If a flower doesn't thrive – you change the environment it grows in, not the flower. This is what I'm trying to do for my boy Alex and other autistic people like him.

“I turned 40 in 2017 and at the start of the year I set myself a number of challenges, to do things I'd never done before. One of those was to run a half-marathon. I signed up for a local half-marathon and halfway though training saw an advert for London Landmarks. Even though I hadn't run a half-marathon yet and I didn't know if I would make the distance, the thought of being able to run through the capital city past all the landmarks was a massive pull. When I found out that The National Autistic Society was one of the charities I could run for, it was a no-brainer!

“My eldest son Alex is autistic and my daughter is currently under assessment. I work for a company, Cadent, which provides year-long work internships for people on the autism spectrum. Raising awareness of autism is something that's really important to me.

“There's a saying that we use a lot in our house: "If a flower doesn't thrive, you change the environment it grows in, not the flower," and that is what I'm trying to do for my boy Alex and autistic people like him. 

“Alexander was diagnosed with autism when he was 8 years old. He's now nearly 10. For a massive part of his first decade on this planet we were in constant battle with this kid who just didn't react to the world in the same way as us. Nothing was simple, every day was an uphill slog, would we get nice Alex or horrid Alex. We were bad parents, who couldn't control our child. We were failures. When he was 6, his teacher at school suggested to us that he may be on the spectrum. There was a massive sense of grief but also an overwhelming relief – finally I had something to work on. I spent a lot of time talking to other autistic people, to parents and practitioners, to try and learn more about the condition my son was born with and how we could support him as a family. I soon learnt that some of the biggest burdens we had were not with Alex, but with the society we were living in. The world around us, modern school buildings, shopping centres, open plan living, people's general intolerance of anything different, was causing us more stress. So The National Autistic Society’s awareness-raising campaigns like Too Much Information and Until Everyone Understands mean a lot to us. 
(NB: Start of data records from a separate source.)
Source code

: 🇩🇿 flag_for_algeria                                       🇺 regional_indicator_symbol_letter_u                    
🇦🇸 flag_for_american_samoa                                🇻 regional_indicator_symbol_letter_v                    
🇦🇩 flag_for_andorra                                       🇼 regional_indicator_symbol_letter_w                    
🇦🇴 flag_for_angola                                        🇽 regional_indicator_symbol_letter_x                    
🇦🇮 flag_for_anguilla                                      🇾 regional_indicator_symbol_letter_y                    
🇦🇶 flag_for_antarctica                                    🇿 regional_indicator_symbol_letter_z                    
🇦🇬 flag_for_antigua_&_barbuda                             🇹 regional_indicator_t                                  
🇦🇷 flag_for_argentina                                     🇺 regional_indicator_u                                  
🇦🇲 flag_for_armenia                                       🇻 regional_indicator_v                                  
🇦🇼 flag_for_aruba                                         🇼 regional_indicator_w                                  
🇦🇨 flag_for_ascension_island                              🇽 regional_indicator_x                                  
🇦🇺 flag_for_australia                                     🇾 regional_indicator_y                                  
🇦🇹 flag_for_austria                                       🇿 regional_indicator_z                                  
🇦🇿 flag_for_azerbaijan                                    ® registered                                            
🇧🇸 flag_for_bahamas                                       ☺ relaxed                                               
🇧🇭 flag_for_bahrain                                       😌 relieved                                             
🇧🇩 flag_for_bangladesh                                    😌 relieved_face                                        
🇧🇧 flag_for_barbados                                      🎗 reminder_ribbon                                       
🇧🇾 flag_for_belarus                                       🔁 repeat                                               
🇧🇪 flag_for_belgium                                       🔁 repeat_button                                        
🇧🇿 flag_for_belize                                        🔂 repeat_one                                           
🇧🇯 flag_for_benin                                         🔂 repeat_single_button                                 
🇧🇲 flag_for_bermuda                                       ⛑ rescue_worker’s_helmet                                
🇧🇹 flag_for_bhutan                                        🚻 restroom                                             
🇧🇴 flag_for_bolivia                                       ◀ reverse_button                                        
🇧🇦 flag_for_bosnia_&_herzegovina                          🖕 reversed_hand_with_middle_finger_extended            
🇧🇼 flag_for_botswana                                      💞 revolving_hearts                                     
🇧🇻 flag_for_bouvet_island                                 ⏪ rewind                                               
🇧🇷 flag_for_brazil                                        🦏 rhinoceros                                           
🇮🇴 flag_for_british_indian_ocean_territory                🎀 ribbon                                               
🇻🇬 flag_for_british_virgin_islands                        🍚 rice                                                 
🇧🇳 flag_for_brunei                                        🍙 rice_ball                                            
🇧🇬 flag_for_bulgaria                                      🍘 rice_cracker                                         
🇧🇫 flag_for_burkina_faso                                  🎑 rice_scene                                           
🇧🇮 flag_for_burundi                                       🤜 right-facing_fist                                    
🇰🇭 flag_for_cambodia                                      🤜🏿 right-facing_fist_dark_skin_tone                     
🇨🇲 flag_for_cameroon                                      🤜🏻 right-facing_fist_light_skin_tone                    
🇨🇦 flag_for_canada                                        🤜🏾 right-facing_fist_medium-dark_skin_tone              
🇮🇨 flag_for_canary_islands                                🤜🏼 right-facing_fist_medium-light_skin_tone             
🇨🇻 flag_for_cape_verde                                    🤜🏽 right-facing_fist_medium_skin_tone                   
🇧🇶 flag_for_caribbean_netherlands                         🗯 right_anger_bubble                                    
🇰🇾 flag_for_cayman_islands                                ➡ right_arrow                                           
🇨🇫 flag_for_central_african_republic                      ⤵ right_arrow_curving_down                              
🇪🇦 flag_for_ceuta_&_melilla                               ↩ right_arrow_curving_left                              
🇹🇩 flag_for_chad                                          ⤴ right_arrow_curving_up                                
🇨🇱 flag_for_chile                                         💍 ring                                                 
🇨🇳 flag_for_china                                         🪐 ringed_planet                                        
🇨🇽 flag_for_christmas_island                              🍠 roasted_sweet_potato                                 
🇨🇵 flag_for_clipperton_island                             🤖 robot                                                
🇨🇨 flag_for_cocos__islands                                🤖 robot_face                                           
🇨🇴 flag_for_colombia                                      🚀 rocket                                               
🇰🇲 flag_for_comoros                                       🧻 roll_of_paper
“I hope that the money #TeamAutism raise for The National Autistic Society will fund more awareness-raising and support for parents like us.

“I ran my first half marathon in 2017 and signed up for London Landmarks before I completed that so I had no idea what I was in for! I hate running, HATE it. Everything about my physique is totally not geared up for running. I'm 5'2" with 26 inch legs, I have to do two strides to most people's one!

“I had a party for my 40th birthday and asked people to donate to my JustGiving page instead of buying gifts. So far I've raised £580, but me and a few friends still have a few more fundraising events to do – we're hosting a valentine's ball and doing bacon and sausage rolls for our gym buddies after the Saturday morning classes. I hope to get close to £1,000 – not masses, but every little helps.

“When I got my vest in the post and I saw 'Until Everyone Understands', I got a bit teary. I describe my boy Alex as ‘a fish in a swimming pool’; he is surviving but it's not really the right environment. Everything about the way our society is set up works against him, it disables him. So much about school, home, life, sends him into turmoil. 

“Everyday I wish I could get inside Alex's head and find out if he is truly happy, what makes him happy, what makes him sad. Every day as a parent of an autistic child is one of worry, worrying about them, their future, how they'll cope without you, will they get a job, will they fall in love, will they be happy, who will look after them when you're gone?

“I worry about leaving the house, going to the shop, going to a restaurant. Is Alex going to be overwhelmed and have a moment? Will he cry, will be throw himself on the floor, will he throw things? Will I have to endure the tuts, and stares, and "control your child" comments that come with it?

“I'd love to live in a society that sees his brilliance, the wonder of how his incredible mind works, that celebrates his difference and embraces it. Things ARE moving in the right direction, the way my teenage nieces and nephews deal with Alex heartens me, they're so better educated than we were – there is hope for the future. And there are autism friendly activities cropping up everywhere. Even our ferry company on holiday last year gave Alex a little book on what to expect on a ferry so that we could prepare him for the journey.

“So my HOPE for this marathon, is that as people run up behind me and see "Until Everyone Understands" on the back of my vest, that they jog alongside and say "Understands what?" and then we have a chat for half a mile or so, about autism, about being autistic and being a parent of an autistic child, and that that person finishes London Landmarks understanding a little bit more about autism.”